**Brief**:
The answer is the data repeated in full, with no pictures included.

**Raw data**:
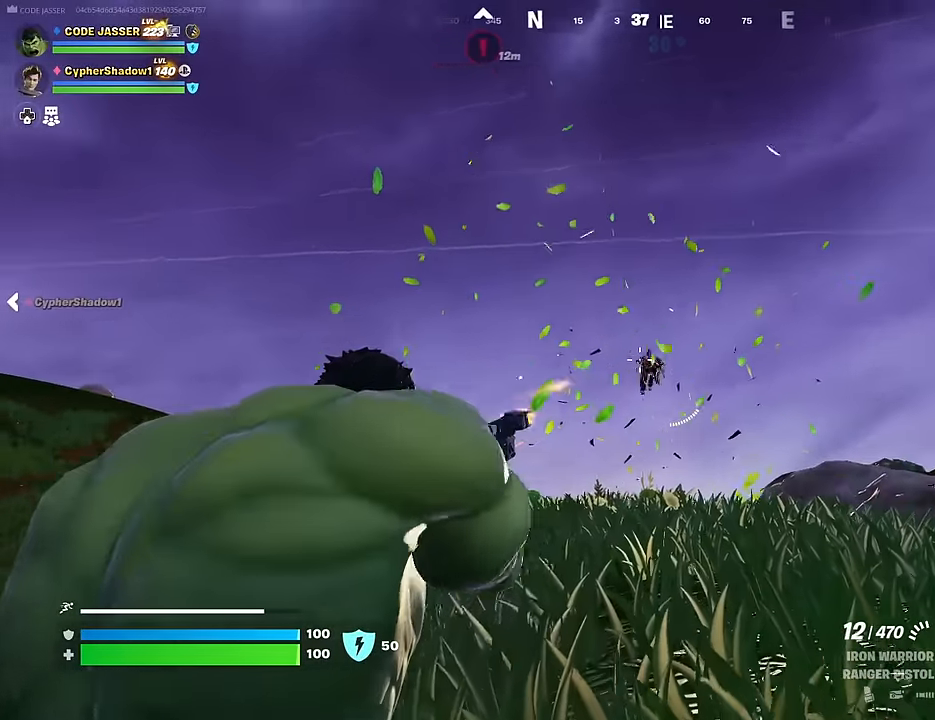
{"buttons": ["CROSS"], "left_stick": "up", "right_stick": "center", "events": [[100, "right_stick", "down"], [133, "left_stick", "up-right"], [183, "right_stick", "down-right"], [417, "left_stick", "up"], [450, "right_stick", "center"], [467, "CROSS", "down"], [467, "L2", "up"], [483, "R2", "up"]]}
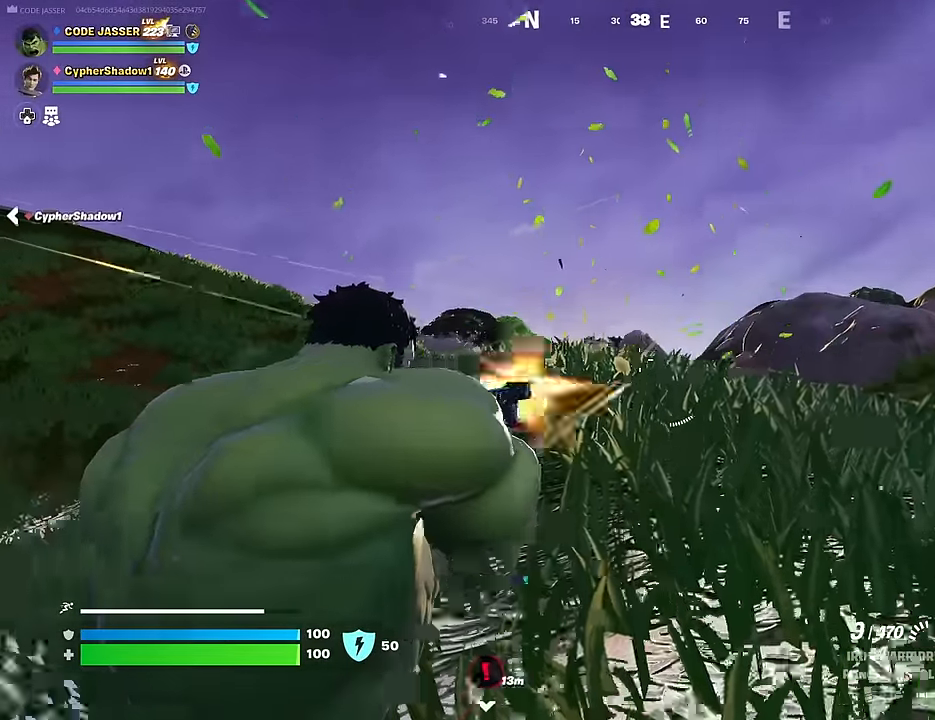
{"buttons": [], "left_stick": "up-right", "right_stick": "center", "events": [[50, "CROSS", "up"], [117, "CROSS", "down"], [200, "CROSS", "up"], [217, "left_stick", "up-right"], [283, "L1", "down"], [350, "L1", "up"]]}
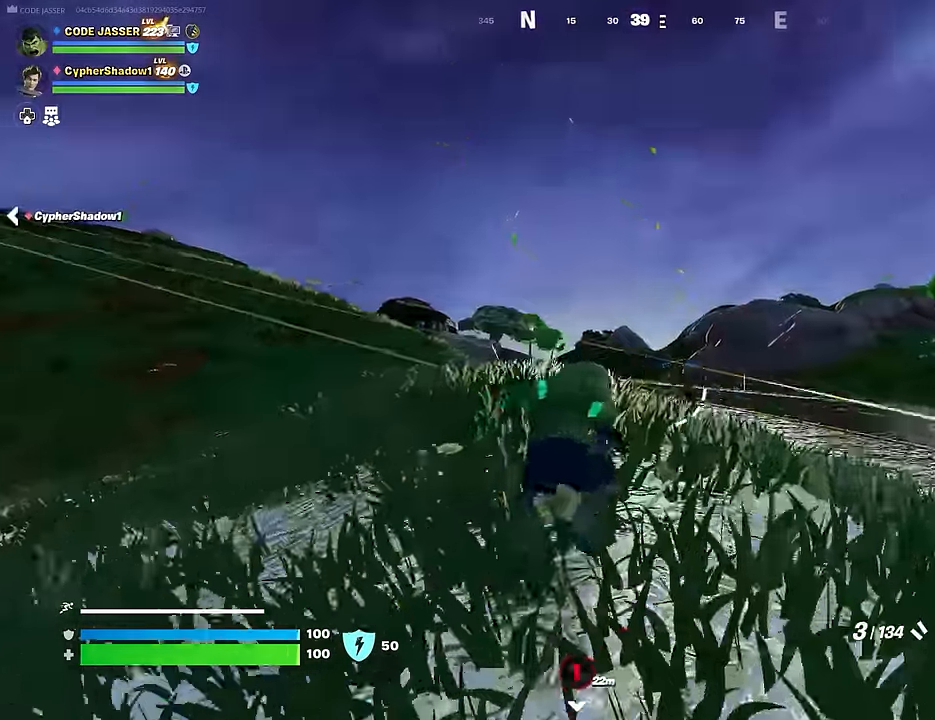
{"buttons": [], "left_stick": "up-right", "right_stick": "down-right", "events": [[133, "L2", "down"], [233, "right_stick", "down-right"], [367, "R2", "down"], [383, "L2", "up"], [433, "R2", "up"]]}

**Response to this task**:
{"buttons": ["CROSS"], "left_stick": "up", "right_stick": "center", "events": [[100, "right_stick", "down"], [133, "left_stick", "up-right"], [183, "right_stick", "down-right"], [417, "left_stick", "up"], [450, "right_stick", "center"], [467, "CROSS", "down"], [467, "L2", "up"], [483, "R2", "up"]]}
{"buttons": [], "left_stick": "up-right", "right_stick": "center", "events": [[50, "CROSS", "up"], [117, "CROSS", "down"], [200, "CROSS", "up"], [217, "left_stick", "up-right"], [283, "L1", "down"], [350, "L1", "up"]]}
{"buttons": [], "left_stick": "up-right", "right_stick": "down-right", "events": [[133, "L2", "down"], [233, "right_stick", "down-right"], [367, "R2", "down"], [383, "L2", "up"], [433, "R2", "up"]]}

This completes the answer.